Setelah main jackpot, acara dilanjutkan dengan pertunjukan circus di dalam bangunan yang sama. Penontonnya berjubel dan kami berdiri berbaur dengan pengunjung lain, banyak juga warga Latino dan muka muka Asia.

Pada saat melangkah hendak meninggalkan casino, anak anak berpose ria di samping dua sedan limousine, yang cakep banget dan belum ada di Jakarta. Satu warna hitam dan satu lagi model antik dua warna coklat muda dan krem. Berpose sambil menenteng tas belanjaan seolah olah habis menang judi,  meninggalkan Las Vegas.

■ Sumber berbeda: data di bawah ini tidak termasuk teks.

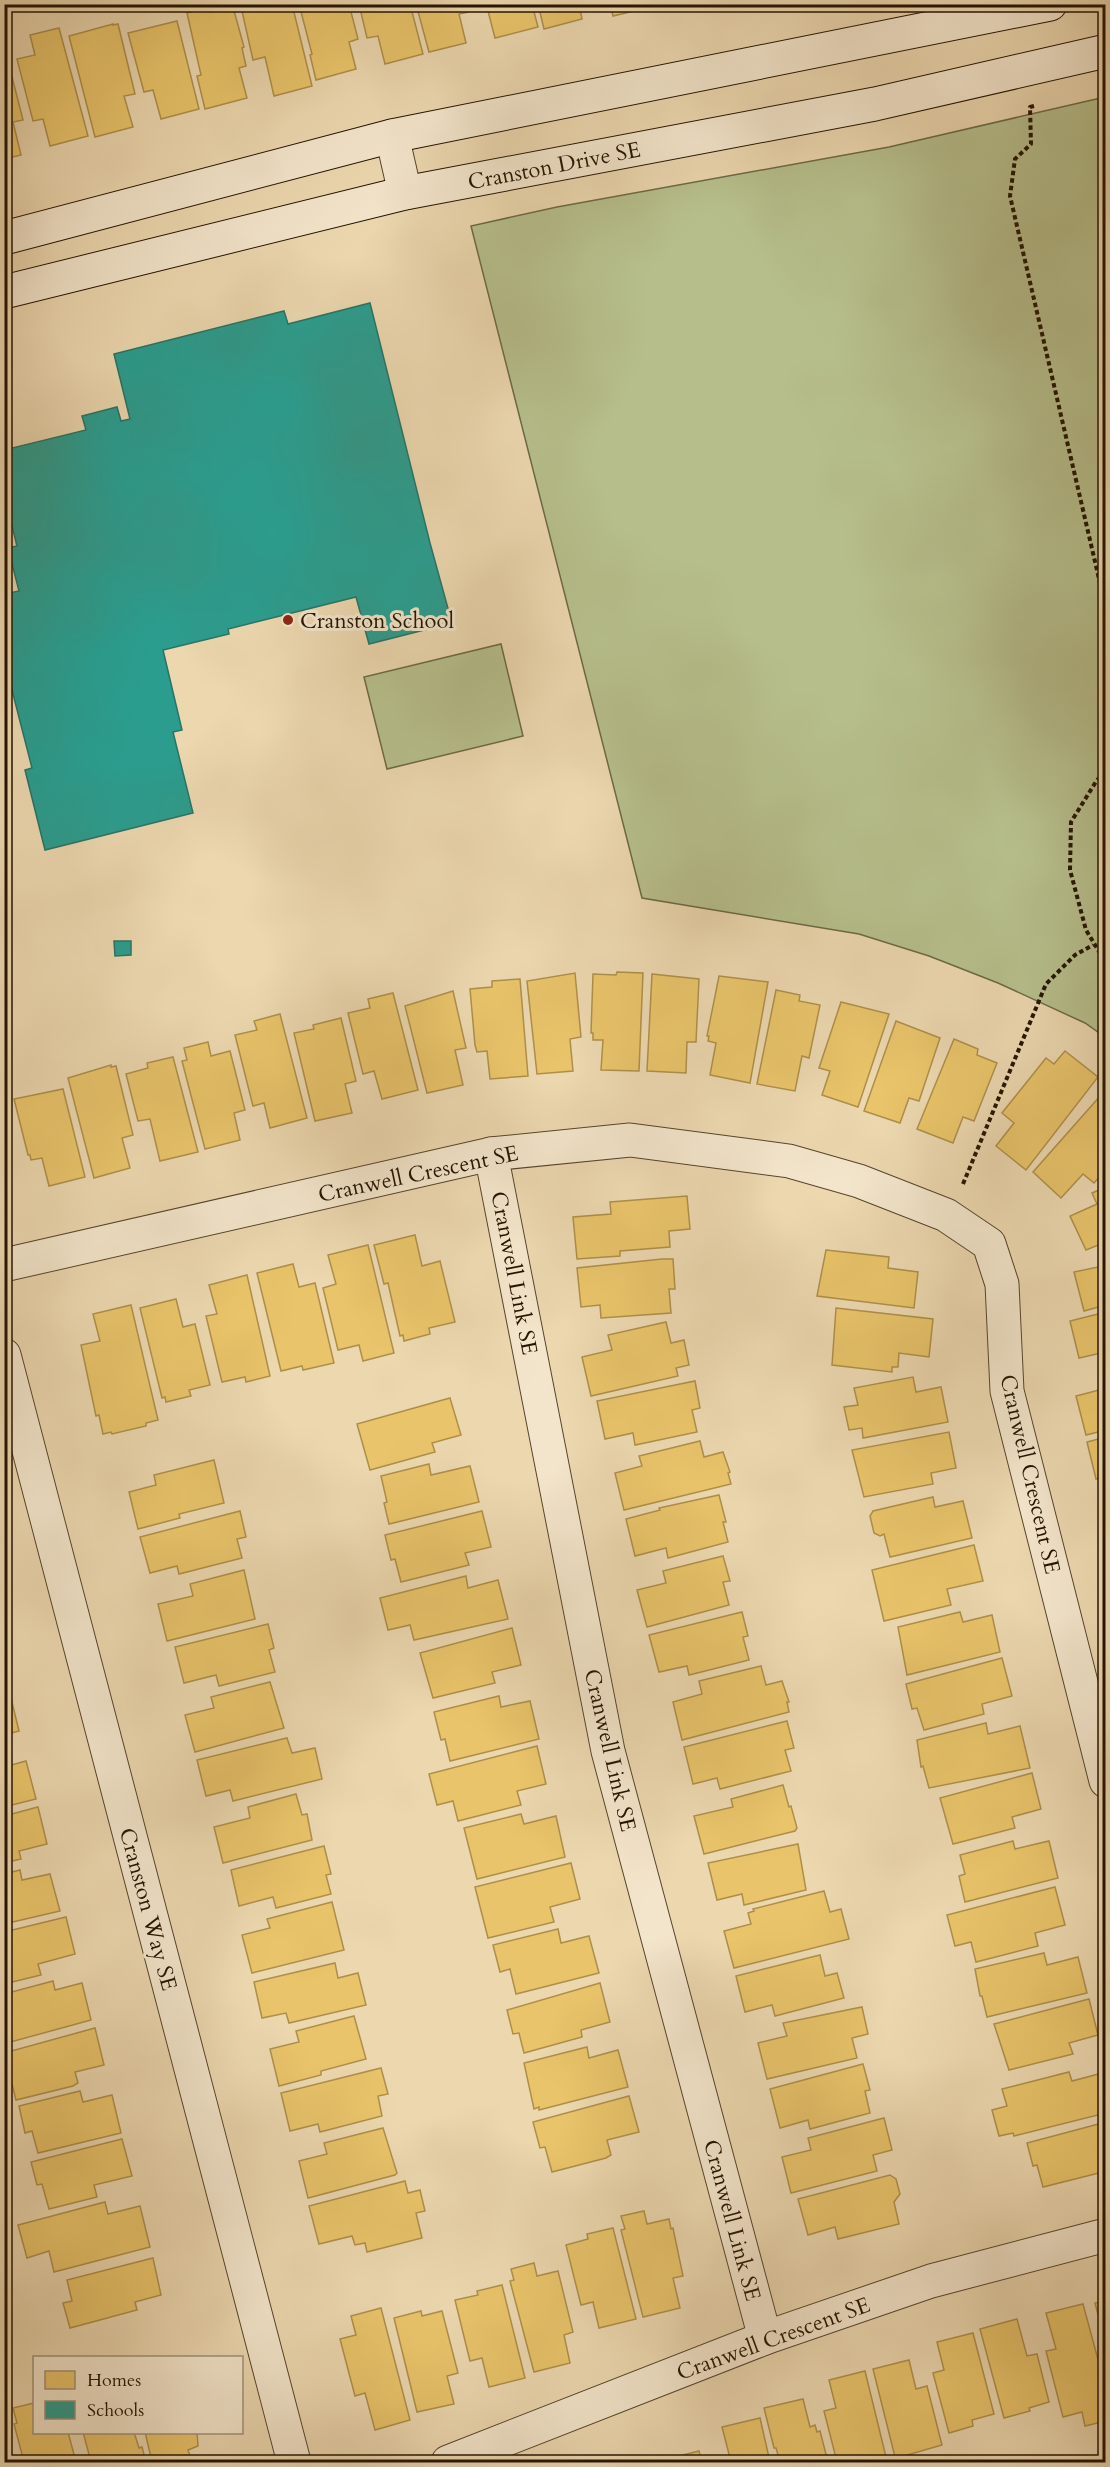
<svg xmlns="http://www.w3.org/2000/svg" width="1110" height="2467" viewBox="0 0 1110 2467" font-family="Cardo,serif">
<rect width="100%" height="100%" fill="#ecd7af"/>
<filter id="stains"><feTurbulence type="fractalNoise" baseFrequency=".00333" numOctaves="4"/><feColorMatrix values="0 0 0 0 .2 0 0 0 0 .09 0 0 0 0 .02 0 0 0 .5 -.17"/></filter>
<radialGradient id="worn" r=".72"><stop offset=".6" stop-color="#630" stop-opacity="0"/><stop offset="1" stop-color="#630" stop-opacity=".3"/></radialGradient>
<g fill="#b6bf8c" stroke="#6d6946" stroke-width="1.5">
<path d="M1105,97h1l-1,940 -20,-14 -87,-40 -69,-27 -70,-22 -217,-36 -171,-672 86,-19 332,-60z"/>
<path d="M501,644l22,92 -136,33 -23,-92z"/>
</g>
<g fill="#e9c46a" stroke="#ae8f4a" stroke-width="1.5">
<path d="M262,4h30l20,82 -38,10 -9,-39 -12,3 -11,-49 20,-4z"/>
<path d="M299,4h50l9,35 -9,3 7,27 -40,11 -6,-25 2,-1z"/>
<path d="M359,4h51l13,50 -38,10 -7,-28 -11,2z"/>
<path d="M416,4h51l2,8 -10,2 7,29 -37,9z"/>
<path d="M476,4h56l6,23 -43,11 -8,-31 -10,2z"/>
<path d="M538,4h41l3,15 -38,10z"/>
<path d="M610,4h40l1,3 -38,9z"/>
<path d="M209,7l1,5 23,-5 11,40 -2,1 4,18 -7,2 8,30 -42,11 -8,-33 4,-1 -14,-62z"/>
<path d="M177,21l22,88 -38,10 -8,-29 -9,2 -16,-59z"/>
<path d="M113,24v1l5,-1 17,70 -11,2 9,31 -38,10 -26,-101z"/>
<path d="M59,28l29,108 -38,10 -7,-27 -10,2 -16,-62 18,-4 -5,-20z"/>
<path d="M7,57l16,63 -10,2 8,33 -17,4v-101z"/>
<path d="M617,972l26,1 -4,98 -38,-1 2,-30h-10v-7h-2l2,-59 23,1z"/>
<path d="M575,973l6,64 -11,2 3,32 -36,3 -10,-93z"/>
<path d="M652,974l47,5 -3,63h-9l-1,31 -39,-2z"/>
<path d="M719,976l49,6 -18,101 -40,-8 6,-32 -8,-2 1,-5h-2z"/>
<path d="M520,979l8,97 -38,3 -3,-28 -10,1 -2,-7 -5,-56 22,-2v-6z"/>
<path d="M776,990l24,5 -1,6 21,4 -11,53 -7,-2 -7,35 -38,-7z"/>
<path d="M453,991l13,57 -11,2 8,35 -36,8 -22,-87z"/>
<path d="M393,993l25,97 -36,9 -8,-28 -11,3 -15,-61 22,-5 -2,-9z"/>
<path d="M841,1002l48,12 -31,93 -36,-12 8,-24 -11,-3z"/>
<path d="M280,1014l27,104 -37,10 -6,-25 -11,3 -18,-71 22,-5 -3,-9z"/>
<path d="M341,1018l15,63 -11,3 7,29 -37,8 -21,-88 20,-4 -1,-4z"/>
<path d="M896,1021l44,17 -21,63 -10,-3 -9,25 -36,-12z"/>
<path d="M954,1039l24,10 -1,6 20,8 -23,58 -11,-4 -10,26 -36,-14z"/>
<path d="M208,1042l3,14 19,-5 15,59 -11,3 6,27 -35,9 -23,-88 5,-1 -3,-12z"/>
<path d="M1065,1051l33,26 -72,93 -30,-24 18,-23 -12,-10 44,-55 8,6z"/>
<path d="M173,1057l25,95 -38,9 -10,-42 -12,2 -12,-47 22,-6 -1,-5z"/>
<path d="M111,1065v2l5,-1 17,69 -11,3 8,30 -36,10 -26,-100z"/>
<path d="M63,1089l22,88 -36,9 -7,-28 -11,2 -1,-5h-2l-14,-56z"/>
<path d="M1101,1095l5,4v71l-12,13 -11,-9 -22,24 -28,-26z"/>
<path d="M1106,1187v55l-20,8 -16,-34 27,-12 -5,-11z"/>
<path d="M687,1196l3,33 -21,2 1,16 -50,4v5l-43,3 -4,-42 38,-3 -1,-12z"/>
<path d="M415,1235l7,31 18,-5 15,61 -26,6 1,6 -26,7 -1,-6 -3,1 -12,-53 -4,1 -10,-39z"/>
<path d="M368,1245l26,108 -31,8 -4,-16 -21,5 -15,-62 13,-4 -8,-29z"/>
<path d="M826,1250l63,7 -1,11 30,4 -4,36 -97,-12z"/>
<path d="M1106,1251v54l-22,6 -10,-39 29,-6 -3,-14z"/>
<path d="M662,1259h11l2,30h-6l2,24 -70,5 -1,-13 -19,2 -4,-39z"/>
<path d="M293,1264l6,23 16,-4 19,80 -31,7 -1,-4 -21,5 -24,-98z"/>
<path d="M247,1275l23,101 -24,6 -1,-5 -23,5 -16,-66 11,-2 -8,-29z"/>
<path d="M176,1299l7,28 12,-3 15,61 -21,5 2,6 -25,6 -1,-5 -3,1 -22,-90z"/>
<path d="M131,1305l27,115 -12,3v3l-34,8 -1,-2 -8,2 -4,-19 -3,1 -15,-71 19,-4 -7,-27z"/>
<path d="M836,1308l97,11 -4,38 -30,-4 -1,14h-6v5l-60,-7z"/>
<path d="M1106,1312v40l-27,6 -9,-37z"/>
<path d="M666,1322l5,21 13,-3 5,25 -13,3 2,8 -87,20 -9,-39 30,-7 -4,-15z"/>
<path d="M913,1377l3,15 25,-5 7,35 -85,16 -1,-10 -13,2 -5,-23 14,-2 -4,-17z"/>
<path d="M1106,1377v53l-20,5 -10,-39 27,-7 -3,-11z"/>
<path d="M695,1381l5,27 -8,2 5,22 -62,13 -2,-12 -28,6 -8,-38z"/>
<path d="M450,1398l11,37 -29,8 3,9 -65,18 -13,-46z"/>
<path d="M949,1432l7,36 -25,5 2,11 -69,13 -12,-47z"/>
<path d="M1106,1437v40l-10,2 -9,-37z"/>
<path d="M700,1441l4,16 19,-5 7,20 -2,1 3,11 -107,26 -9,-37 27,-7 -3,-10z"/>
<path d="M214,1460l10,43 -45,11 1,4 -42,11 -9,-37 27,-7 -2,-10z"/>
<path d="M429,1464l2,11 39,-9 9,36 -90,22 -5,-21 3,-1 -6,-26z"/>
<path d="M719,1495l7,27h-3l5,20 -60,16 -2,-10 -31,8 -9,-37 34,-9 -1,-2z"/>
<path d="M933,1497l2,10 28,-6 9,37 -82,19 -6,-23 -4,2 -6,-3 -4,-17 3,-5z"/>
<path d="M240,1511l6,26 -9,2 5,19 -63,16 -2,-8 -27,7 -10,-36z"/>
<path d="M482,1511l9,36 -26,6 4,12 -68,17 -6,-23 -4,1 -6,-25z"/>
<path d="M974,1545l9,36 -36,8 4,16 -67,16 -12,-51z"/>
<path d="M723,1556l7,25 -7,1 6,23 -82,22 -10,-37 29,-7 -3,-12z"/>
<path d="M244,1570l11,49 -88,22 -9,-37 35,-8 -3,-12z"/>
<path d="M466,1576l2,12 30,-8 10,39 -94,21 -4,-15 -22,5 -8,-32z"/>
<path d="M742,1612l6,24 -5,1 6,23 -60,15 -2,-9 -28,6 -10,-37z"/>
<path d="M960,1612l3,10 29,-7 8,37 -93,23 -9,-48z"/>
<path d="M268,1624l6,24 -5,2 6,22 -56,14 -3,-11 -32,8 -9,-36z"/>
<path d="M512,1628l9,37 -29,7 3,11 -62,15 -13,-45z"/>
<path d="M1002,1658l10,38 -30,8 2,10 -60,16 -7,-22 -5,1 -6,-25z"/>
<path d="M761,1666l5,19 16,-4 7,21h-2l2,10 -107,28 -9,-38 29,-8 -3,-13z"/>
<path d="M270,1682l14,46 -89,24 -10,-37 29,-7 -3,-11z"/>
<path d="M10,1694l9,37 -15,4v-39z"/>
<path d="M499,1696l2,11 29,-6 9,38 -89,22 -5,-22 -4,1 -7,-28z"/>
<path d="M787,1721l7,27 -9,2 6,21 -71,18 -3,-11 -24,6 -9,-37z"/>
<path d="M986,1723l2,11 32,-8 10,42 -101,20 -6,-22 -2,1 -4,-27z"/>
<path d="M287,1738l5,15 23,-5 7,31 -89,22 -3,-11 -24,6 -9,-36z"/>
<path d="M537,1746l9,38 -29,7 4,14 -63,16 -5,-20 -16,4 -8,-31z"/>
<path d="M26,1761l10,38 -32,8v-40z"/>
<path d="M1032,1773l9,36 -29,8 3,11 -62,16 -13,-46z"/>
<path d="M783,1785l6,22 2,-1 6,22 -2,3 -91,23 -10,-38 39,-9 -2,-8z"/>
<path d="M296,1794l6,21 5,-1 5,26 -89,23 -9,-36 36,-9 -2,-11z"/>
<path d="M38,1807l9,37 -28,7 2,8 -17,4v-47z"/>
<path d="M521,1814l3,10 32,-8 9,41 -88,22 -13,-51z"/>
<path d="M1013,1841l2,8 34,-8 9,37 -93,24 -6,-26 6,-2 -5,-19z"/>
<path d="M798,1844l8,46 -62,15 -2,-11 -25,6 -9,-37z"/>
<path d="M324,1846l7,28 -5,1 5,19 -55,14 -3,-11 -34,9 -8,-36z"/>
<path d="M571,1863l9,36 -30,8 4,15 -66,16 -13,-51z"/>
<path d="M20,1870l2,10 28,-6 10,37 -56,13v-50z"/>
<path d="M1055,1887l10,38 -30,8 3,13 -62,16 -5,-20 -16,4 -8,-31z"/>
<path d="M824,1891l6,21 11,-3 8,30 -115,29 -10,-37 27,-7 -3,-11 6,-2 -1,-2z"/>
<path d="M332,1902l12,48 -92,23 -10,-38 28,-7 -3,-9z"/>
<path d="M66,1917l9,37 -37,10 3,11 -37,9v-52z"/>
<path d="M558,1929l3,14 28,-7 10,37 -83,21 -6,-25 -10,3 -7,-27z"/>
<path d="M1044,1953l3,12 31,-8 9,36 -100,24 -5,-21h-2l-5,-27z"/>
<path d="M820,1955l5,21 12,-3 7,25 -69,18 -3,-11 -27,7 -9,-36z"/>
<path d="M335,1963l3,15 20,-5 8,32 -77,18 -3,-10 -24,5 -8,-36z"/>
<path d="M53,1981l2,9 27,-7 9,37 -84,23 -3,-3v-46z"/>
<path d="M600,1983l10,39 -29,8 1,7 -58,16 -5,-20 -6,1 -6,-24z"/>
<path d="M1089,1999l9,36 -29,8 4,11 -64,16 -15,-46z"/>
<path d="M862,2007l6,27 -16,4 5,20 -90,21 -9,-36 29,-7 -4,-13z"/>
<path d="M354,2016l12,43 -45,12v4l-42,11 -9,-37 29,-7 -3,-11z"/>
<path d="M95,2028l9,37 -29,7 3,11 -5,3 -57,14 -6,-24 -3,1 -3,-24z"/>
<path d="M587,2047l2,11 29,-8 10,37 -89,23v-3l-5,2 -10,-46z"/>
<path d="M863,2064l7,26 -5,1 5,22 -60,16 -2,-9 -28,8 -10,-39z"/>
<path d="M381,2068l7,26 -10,2 4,20 -62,16 -2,-8 -28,7 -9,-38z"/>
<path d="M1069,2072l3,9 34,-9v41l-92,23 -1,-3 -14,3 -7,-26 15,-4 -5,-17z"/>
<path d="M80,2091l3,11 29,-7 9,38 -83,20 -6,-22 -7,2 -6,-27z"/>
<path d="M629,2096l10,36 -32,8 4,15 -5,3 -54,14 -7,-25 -5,1 -7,-26z"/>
<path d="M884,2118l8,32 -19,5 4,16 -86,22 -9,-36 29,-7 -3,-12z"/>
<path d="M1106,2122v37l-6,2 3,11 -60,15 -6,-22 -4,1 -6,-23z"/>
<path d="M383,2128l14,45 -2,2 -87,23 -9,-37 28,-7 -3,-11z"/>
<path d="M122,2139l10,37 -38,9 3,12 -48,12 -7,-25 -5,1 -6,-23z"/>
<path d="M890,2175l6,4 4,15 -6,8 5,22 -61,15 -3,-12 -27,8 -10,-36z"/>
<path d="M405,2181l3,12 12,-3 5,21 -9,2 6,25 -55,14 -2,-9 -10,2 -3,-9 -33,8 -10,-38z"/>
<path d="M105,2202l3,12 32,-8 10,41 -96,25 -5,-21 -22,7 -9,-33z"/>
<path d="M644,2211l3,13 22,-5 2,10 2,-1 10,48 -10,2 7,30 -37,9 -22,-87 4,-1 -4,-13z"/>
<path d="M613,2228l23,91 -37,9 -6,-26 -12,3 -15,-60 22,-6 -1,-5z"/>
<path d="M153,2258l8,37 -26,7 2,8 -67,18 -7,-25 9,-2 -5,-21z"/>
<path d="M534,2263l3,13 21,-5 15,61 -9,3 6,28 -36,9 -24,-91 4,-1 -3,-11z"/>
<path d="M502,2285l23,93 -36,9 -7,-29 -12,3 -15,-61 23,-5 -1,-4z"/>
<path d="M1106,2301v44l-11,-42z"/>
<path d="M1083,2304l23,85v32l-21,5 -3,-14 -19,5 -17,-66 10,-2 -10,-36z"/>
<path d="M381,2308l29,112 -35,10 -10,-37 -10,3 -15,-57 16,-4 -5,-19z"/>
<path d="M421,2311l1,5 20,-5 16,62 -11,3 7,28 -37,8 -23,-94z"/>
<path d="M1017,2319l10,37 10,-2 12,48 -20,6 1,3 -26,7 -24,-89z"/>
<path d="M973,2333l21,81 -22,6 1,6 -24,7 -16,-60 11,-3 -7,-28z"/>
<path d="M909,2360l7,29 11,-3 15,59 -45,13 -2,-1 -22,-88z"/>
<path d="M865,2371l22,90 -50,1 -13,-51 12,-3 -7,-28z"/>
<path d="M803,2399l7,28 5,-2 2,7 3,-1 8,31h-48l-4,-14h-2l-10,-40z"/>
<path d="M34,2403v29h34l8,30h-52l-10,-38 3,-1 -4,-15z"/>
<path d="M760,2418l10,44h-39l-9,-35z"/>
<path d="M83,2432h51l5,16 3,-1 4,15h-55z"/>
<path d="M145,2432h52l1,14 -10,4 4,12h-40z"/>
<path d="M4,2438l7,24h-7z"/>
<path d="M699,2451l3,11h-41l-1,-1z"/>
</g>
<g fill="#2a9d8f" stroke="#287464" stroke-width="1.5">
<path d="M370,303l60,240 22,80 -83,21 -13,-47 -128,32 1,5 -66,16 19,80 -9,2 20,81 -148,37 -20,-80 7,-2 -28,-109v-65l15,-3 -11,-43 9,-2 -13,-52v-44l82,-20 -4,-14 35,-9 4,14 9,-2 -16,-65 170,-43 4,13z"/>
<path d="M114,941h17v14l-16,1z"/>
</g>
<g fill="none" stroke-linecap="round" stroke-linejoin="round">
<defs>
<g id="street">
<path d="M392,136l13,57"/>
<path d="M491,1154l117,597 157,587"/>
<path d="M4,1265l487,-111 139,-14 159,21 70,20 87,34 43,29 13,40 5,107 99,390"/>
<path d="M4,1355l290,1107"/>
<path d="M448,2462l317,-124 166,-57 175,-46"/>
</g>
<g id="secondary">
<path d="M4,238l388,-102 658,-132"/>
<path d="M4,292l401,-99 470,-89 231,-53"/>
</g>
</defs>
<use href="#street" stroke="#56442c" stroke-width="35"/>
<use href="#secondary" stroke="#241300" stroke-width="35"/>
<g stroke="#241300" stroke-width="4" stroke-dasharray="4.5 3" stroke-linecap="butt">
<path d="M1034,106l-4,1 1,37 -16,15 -5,37 96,413"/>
<path d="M1106,772l-9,8 -26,42 -1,48 16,60 20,33"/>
<path d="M963,1184l83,-200 29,-29 18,-10"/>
</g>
<use href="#street" stroke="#f3e5cb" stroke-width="33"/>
<use href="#secondary" stroke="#f3e5cb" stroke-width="33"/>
</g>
<circle fill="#8f2418" stroke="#f3e5cb" stroke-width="2" cx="288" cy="620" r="6"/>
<g text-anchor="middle" stroke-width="6" stroke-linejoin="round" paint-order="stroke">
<g font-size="22" fill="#241300" stroke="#f3e5cb">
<text transform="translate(554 165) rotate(-11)" y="8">Cranston Drive SE</text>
<text transform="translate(418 1173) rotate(-12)" y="8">Cranwell Crescent SE</text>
<text transform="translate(515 1273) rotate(79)" y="8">Cranwell Link SE</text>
<text transform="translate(1031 1474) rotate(77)" y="8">Cranwell Crescent SE</text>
<text transform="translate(611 1750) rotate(77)" y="8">Cranwell Link SE</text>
<text transform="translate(149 1909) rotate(75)" y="8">Cranston Way SE</text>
<text transform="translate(733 2220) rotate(75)" y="8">Cranwell Link SE</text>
<text transform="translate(773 2338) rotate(-20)" y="8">Cranwell Crescent SE</text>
</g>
<g font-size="22" fill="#241300" stroke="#f3e5cb" text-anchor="start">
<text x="300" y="628">Cranston School</text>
</g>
</g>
<rect width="1110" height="2467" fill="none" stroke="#ecd7af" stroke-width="24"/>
<rect x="6" y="6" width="1098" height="2455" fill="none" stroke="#241300" stroke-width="3"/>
<rect x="12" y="12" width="1086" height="2443" fill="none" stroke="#241300" stroke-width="1.5"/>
<rect x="33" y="2356" width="210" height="78" fill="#f3e5cb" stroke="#a0917a" stroke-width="1.5"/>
<rect x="45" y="2371" width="30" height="18" fill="#e9c46a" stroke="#a0917a" stroke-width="1.5"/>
<text x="87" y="2386" font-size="18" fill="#241300">Homes</text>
<rect x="45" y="2401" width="30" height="18" fill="#2a9d8f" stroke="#a0917a" stroke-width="1.5"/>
<text x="87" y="2416" font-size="18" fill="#241300">Schools</text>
<rect width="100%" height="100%" filter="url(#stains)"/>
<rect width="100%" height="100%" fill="url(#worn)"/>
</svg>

Dari mobil nampak bangunan bangunan casino, semua bermandikan cahaya, menggoda mengundang selera untuk masuk, seperti bangunan  Dunes Oasis yang dihiasi dua lampu warna utama, merah dan hijau. Warna merah mengcover seluruh gedung, sedang warna hijau khusus untuk bagian daun-daun empat pohon kelapa yang ditanam di dua sisi seperti gate masuk.

Sedang Casino Pioneers Club didominasi lampu lampu merah, disamping sedikit warna putih untuk huruf CASINO, di atas pintu masuk. Sedang warna biru khusus untuk Celana jeans yang dipakai oleh satu gambar cowboy besar di atas bangunan. Sayang, kami tidak sempat mampir di casino dan Hotel Flamingo dengan logo angsa putih, yang terkenal sejak tahun 1940-an.

6.Arizona
Menjelang Natal, tepatnya tanggal 24 November 1994, saya sekeluarga lengkap bersama John Situmeang, istri dan anaknya Robin libur bersama ke negara bagian tetangga, Arizona. Di sini terkenal dengan pemandangan alam khas, tebing-tebing curam terjal, lembah ngarai dalam dari tanah cadas berbatu dengan bentuk-bentuk aneh alami.

Jauh di lembah, mengalir sungai berair keruh. Pemandangan ini dikenal dengan Grand Canyon National Park yang dapat dicapai dengan mobil atau kereta api lokomotif tua dari kota Williams atau naik kuda betina. Sampai di sungai, siapa yang suka bisa mengarunginya dengan perahu.

Dalam perjalanan menuju Grand Canyon, kami melewati kota-kota kecil, rumah-rumah yang jarang dan perkampungan resettlement warga Indian, yang merupakan program pemerintah.
Walau di kota-kota kecil di Arizona, pasti ada mal atau supermarket tempat di mana saya membeli souvenir kecil, sebuah potongan kayu 14 x 14 cm. Di atasnya ditancapkan tiga ranting kecil setinggi 18 cm dan di puncak tiga ranting ini diikat satu batu hitam kecil.

Di papan tersebut tertulis tujuh Indian wisdom yang berkaitan dengan batu dan cuaca:
1.    If rock is wet…………………………it’s raining
2.    If rock is white…………………….. .it’s snowing
3.    If rock is moving back and forth …it’s windy
4.    If rock is hard to see………………. it’s foggy
5.    If rock is casting a shadow……….. it’s sunny
6.    If rock is cold…………………………it’s cold out
7.    If rock is warm……………………… it’s warm out

Sebelum makan siang, kedua keluarga mengambil foto kenangan dengan latar belakang salju putih yang sudah turun di penghujung November 1994. Setelah itu kami bersiap untuk kembali ke arah Barat sampai menjelang malam Kami mencapai gate perbatasan  dengan tulisan diatasnya “Welcome to California”.

Sampai di California, kami kembali ke apartemen di Colton, sedang John Situmeang menuju rumah sendiri di San Bernardino Avenue No.1794E Lomalinda yang menjadi alamat KTP/ID saya sebagai penduduk AS sejak tahun 1994, sebelum diganti tahun 2008 dengan ID No.E2513667, 560 Jocelyn Drive, La Habra city, CA 90631.